Reading text:
She has had to resume chemo treatments, since the assumption is that the effusion is related to an increase in tumor activity, and the marker numbers they use to track these things bear that out. We are hopeful that the chemo will reduce the effect the tumor growth is having and will help her breathing capacity. We can only wait and see. In the meantime she is more frustrated than ever with her limitations. She wants nothing more than to spend time with our grandson, raising him in his father's absence, and to pursue her love of all things crafts, particularly her beading. And she does those things, but has to do them in short doses. That's not so bad with the beads, but as anyone who has raised kids knows, there is no such thing as short doses with a 5-year-old! That's a full time job.
So now I'm going back and changing the title to "part 1", because this is all I can do for this night, not to mention it is already excessively long. I have wanted to get this story down ever since we got home, but you can check out the aforementioned list to see why I haven't. The hospital stay itself compounded all the other things that normally get in the way of my blogging. There is also the undeniable fact that the whole experience was completely overwhelming, and very scary. We've known she has stage 4 cancer now for almost 4 years. But there's always been the defense mechanism of "well, at least we know we've still got several years together to go". This was the first time I had a sense of foreboding, a worry that perhaps my wife of over 30 years now would not be with me much longer. That's a very uncomfortable thought and I guess maybe it took me quite a while to decide I could talk about it. Then, when I did, all those other things on that list kicked in, and it got put off for way too long.

Activity:
Could you pick up the blog post about a wife's cancer treatment right after its last sentence and keep it going? The rows that come next have nothing to do with this.

Given data:

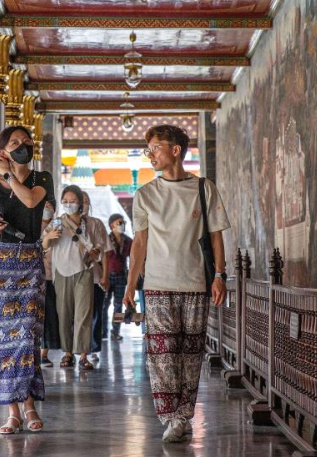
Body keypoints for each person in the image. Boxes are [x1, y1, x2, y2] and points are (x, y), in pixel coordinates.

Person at [123, 124, 230, 443]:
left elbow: (216, 236)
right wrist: (130, 286)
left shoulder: (203, 188)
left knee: (191, 353)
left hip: (196, 284)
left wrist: (220, 275)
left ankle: (184, 414)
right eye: (148, 149)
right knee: (162, 356)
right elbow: (139, 243)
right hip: (156, 286)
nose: (150, 155)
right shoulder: (144, 195)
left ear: (175, 150)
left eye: (155, 148)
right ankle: (169, 416)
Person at [0, 125, 55, 435]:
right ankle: (12, 412)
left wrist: (10, 174)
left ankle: (30, 405)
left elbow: (29, 202)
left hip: (29, 262)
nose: (23, 145)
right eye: (14, 142)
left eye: (26, 141)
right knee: (1, 339)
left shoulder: (42, 179)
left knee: (26, 336)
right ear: (3, 151)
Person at [42, 186, 107, 371]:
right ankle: (68, 353)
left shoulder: (92, 224)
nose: (69, 204)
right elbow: (44, 245)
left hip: (84, 271)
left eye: (72, 201)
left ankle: (84, 355)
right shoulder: (57, 223)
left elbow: (101, 247)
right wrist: (50, 237)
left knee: (84, 314)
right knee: (64, 314)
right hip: (62, 272)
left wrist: (95, 252)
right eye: (65, 201)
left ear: (80, 203)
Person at [83, 191, 112, 361]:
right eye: (82, 201)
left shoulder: (97, 224)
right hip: (73, 276)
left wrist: (105, 276)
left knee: (95, 314)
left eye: (87, 201)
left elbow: (106, 252)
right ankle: (74, 349)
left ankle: (92, 348)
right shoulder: (64, 223)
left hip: (94, 276)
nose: (84, 204)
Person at [40, 202, 62, 367]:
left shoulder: (58, 225)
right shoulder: (30, 223)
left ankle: (44, 352)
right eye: (44, 204)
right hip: (34, 276)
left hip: (54, 276)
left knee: (50, 316)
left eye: (50, 205)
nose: (47, 207)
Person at [103, 213, 131, 341]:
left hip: (121, 277)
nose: (122, 225)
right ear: (111, 226)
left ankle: (115, 331)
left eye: (123, 222)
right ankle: (102, 331)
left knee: (118, 305)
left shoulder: (128, 241)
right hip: (107, 276)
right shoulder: (105, 240)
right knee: (105, 305)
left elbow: (134, 258)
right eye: (119, 223)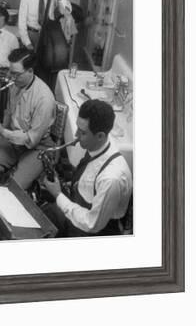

Output below:
I am now, however, back in the wonderful land of denial. My Fall Little League team has finally won a couple of games, after getting trounced our first 4 times out, and the Red Sox are on their way to the AL Championship Series against Tampa Bay, hopefully just a stop on the way to another World Series! The Tarheel football team is 4-1, something that they haven't been able to say in quite a few years. For the first time in a long time I'm not singing the familiar "wait until basketball season" song. The year 5769 has begun, and tonight I sang in the Temple Choir for the evening Yom Kippur service. I will be back there again tomorrow morning, missing another day of work and getting even further behind, but it's worth it. I said earlier that I'm not actually a Jew. I should have said I'm not technically a Jew, because actually, I believe I am a Jew. I will address all of this and more, soon, very soon, as soon as I'm just a liitle bit less behind, in parts 2 - ?.
Until then - Happy New Year, and Go Red Sox Go!!